The historic “touch and go” event featured animation displaying OSIRIS-REx’s sample collection activities in real time. It takes time for real images of the touchdown to travel back to the Earth, so they won’t be released to the public until Wednesday.
The craft executed a series of maneuvers over the course of several hours before making soft contact with the surface of the asteroid to collect regolith, or rocks and dirt.
“It will be four and a half hours of anxiousness,” Beth Buck, OSIRIS-REx mission operations manager at Lockheed Martin Space, said in a news conference ahead of the event.
Buck made a comparison to the descent of a spacecraft on Mars, when there is typically “seven minutes of terror.”
The goal is to learn more about the solar system’s history and help “planetary defense” engineers with missions to protect earth from rogue asteroids. Bennu is believed to be a window into the solar system’s past since it’s a pristine, carbon-rich body carrying building blocks of both planets and life.

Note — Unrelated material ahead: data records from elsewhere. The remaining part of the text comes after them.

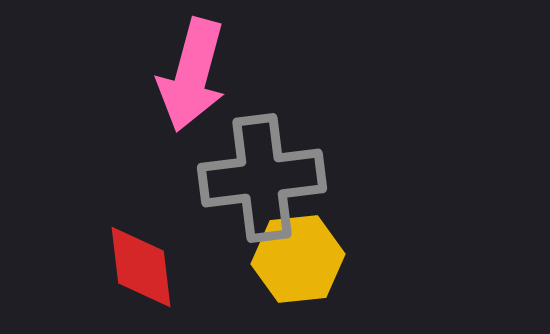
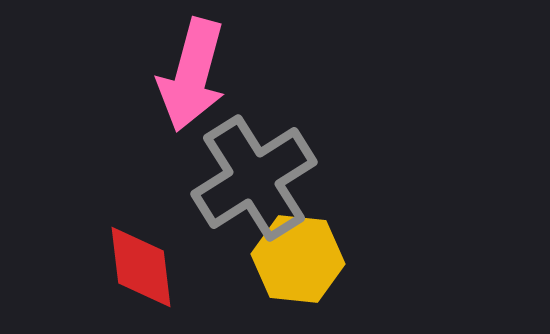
gray cross: moved 8 px left; rotated 25 degrees counterclockwise
yellow hexagon: rotated 12 degrees clockwise
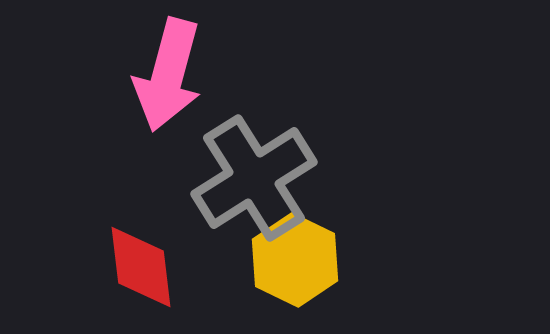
pink arrow: moved 24 px left
yellow hexagon: moved 3 px left, 1 px down; rotated 20 degrees clockwise
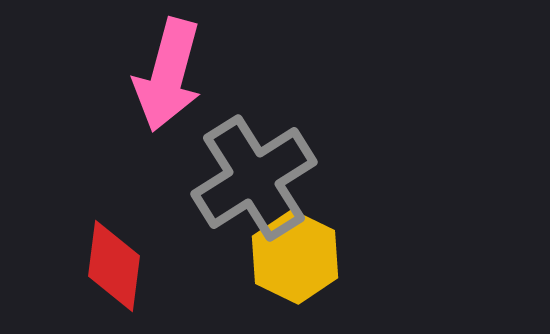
yellow hexagon: moved 3 px up
red diamond: moved 27 px left, 1 px up; rotated 14 degrees clockwise
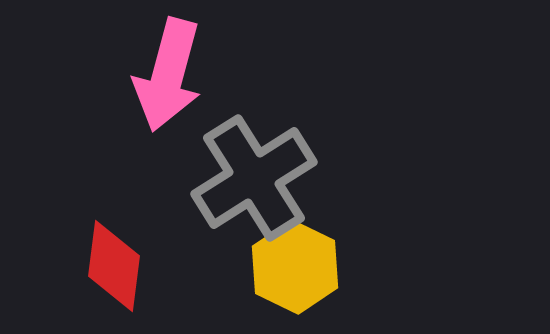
yellow hexagon: moved 10 px down
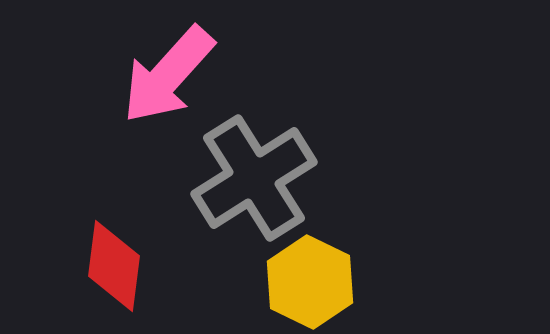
pink arrow: rotated 27 degrees clockwise
yellow hexagon: moved 15 px right, 15 px down
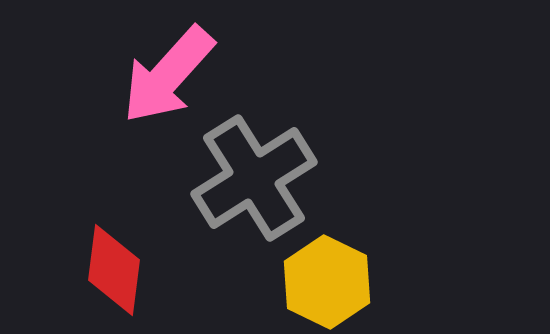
red diamond: moved 4 px down
yellow hexagon: moved 17 px right
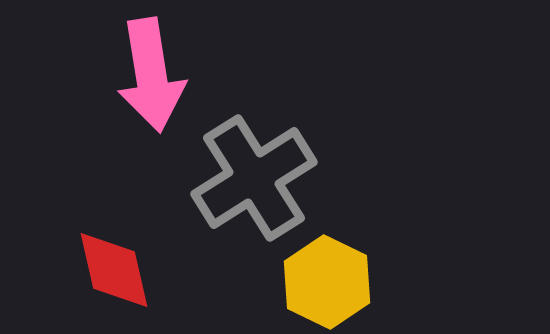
pink arrow: moved 17 px left; rotated 51 degrees counterclockwise
red diamond: rotated 20 degrees counterclockwise
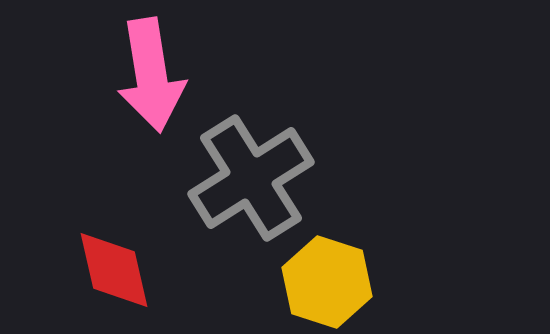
gray cross: moved 3 px left
yellow hexagon: rotated 8 degrees counterclockwise
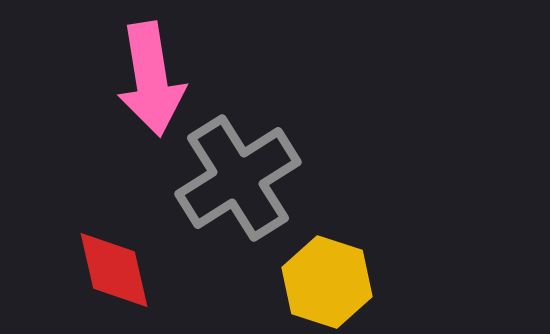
pink arrow: moved 4 px down
gray cross: moved 13 px left
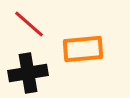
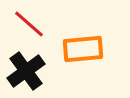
black cross: moved 2 px left, 2 px up; rotated 27 degrees counterclockwise
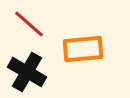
black cross: moved 1 px right, 1 px down; rotated 24 degrees counterclockwise
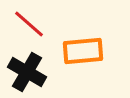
orange rectangle: moved 2 px down
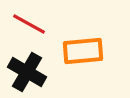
red line: rotated 12 degrees counterclockwise
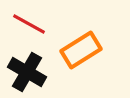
orange rectangle: moved 2 px left, 1 px up; rotated 27 degrees counterclockwise
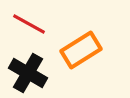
black cross: moved 1 px right, 1 px down
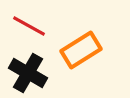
red line: moved 2 px down
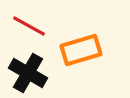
orange rectangle: rotated 15 degrees clockwise
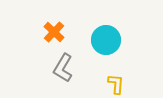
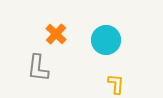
orange cross: moved 2 px right, 2 px down
gray L-shape: moved 25 px left; rotated 24 degrees counterclockwise
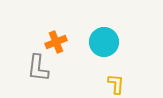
orange cross: moved 8 px down; rotated 25 degrees clockwise
cyan circle: moved 2 px left, 2 px down
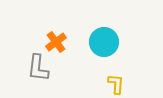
orange cross: rotated 15 degrees counterclockwise
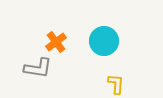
cyan circle: moved 1 px up
gray L-shape: rotated 88 degrees counterclockwise
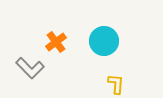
gray L-shape: moved 8 px left; rotated 36 degrees clockwise
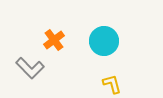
orange cross: moved 2 px left, 2 px up
yellow L-shape: moved 4 px left; rotated 20 degrees counterclockwise
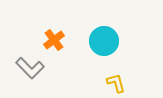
yellow L-shape: moved 4 px right, 1 px up
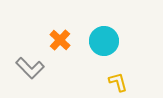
orange cross: moved 6 px right; rotated 10 degrees counterclockwise
yellow L-shape: moved 2 px right, 1 px up
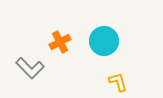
orange cross: moved 2 px down; rotated 20 degrees clockwise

At around 1:50 p.m. EDT, the spacecraft left orbit around the asteroid before executing a series of burns to position itself over a sampling area nicknamed Nightingale.

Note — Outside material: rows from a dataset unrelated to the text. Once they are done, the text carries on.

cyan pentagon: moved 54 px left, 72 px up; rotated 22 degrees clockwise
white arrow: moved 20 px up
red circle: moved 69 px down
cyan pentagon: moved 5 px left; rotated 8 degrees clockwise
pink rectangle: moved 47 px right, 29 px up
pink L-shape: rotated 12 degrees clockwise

Once in position, the craft began its approach to the asteroid at 5:50 p.m. EDT. It then spent about 15 seconds attempting to collect the regolith sample before backing away again.

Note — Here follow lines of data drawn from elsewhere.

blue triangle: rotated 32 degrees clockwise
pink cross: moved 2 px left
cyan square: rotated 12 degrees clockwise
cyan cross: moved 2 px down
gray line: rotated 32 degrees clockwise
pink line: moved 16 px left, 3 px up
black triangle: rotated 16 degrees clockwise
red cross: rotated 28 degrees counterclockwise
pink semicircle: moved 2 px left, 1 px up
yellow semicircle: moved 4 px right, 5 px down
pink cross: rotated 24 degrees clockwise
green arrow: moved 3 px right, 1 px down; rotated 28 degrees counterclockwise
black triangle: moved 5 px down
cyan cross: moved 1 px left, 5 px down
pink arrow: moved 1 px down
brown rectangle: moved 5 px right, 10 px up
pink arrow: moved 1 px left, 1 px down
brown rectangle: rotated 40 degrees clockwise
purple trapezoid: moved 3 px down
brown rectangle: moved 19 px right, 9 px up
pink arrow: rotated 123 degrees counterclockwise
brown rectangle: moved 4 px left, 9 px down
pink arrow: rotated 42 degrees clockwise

The area, which is 52 feet in diameter, will make for a more demanding landing than expected, Kenneth Getzandanner, OSIRIS-REx flight dynamics manager at the NASA Goddard Space Flight Center in Maryland, said in the news conference.
The original mission called for a landing “zone” about 150% larger than Nightingale, at 82 feet, but that changed because Bennu was more rocky than expected.
The goal was to collect at least 1.7 ounces of fine-grained material, but the spacecraft can carry up to 4.4 pounds, Heather Enos, OSIRIS-REx deputy principal investigator at the University of Arizona said.
“I would love for that capsule to be completely full,” Enos said.
Though early images from the asteroid should hint at whether the mission succeeded, it will take engineers roughly 10 days to compare and analyze the mass before and after the maneuver to actually know how much dirt is inside the OSIRIS-REx.
If it failed, the spacecraft has enough fuel to attempt two more touch downs to collect material.
The spacecraft is expected to return to Earth, with the regolith sample from Bennu, in 2023.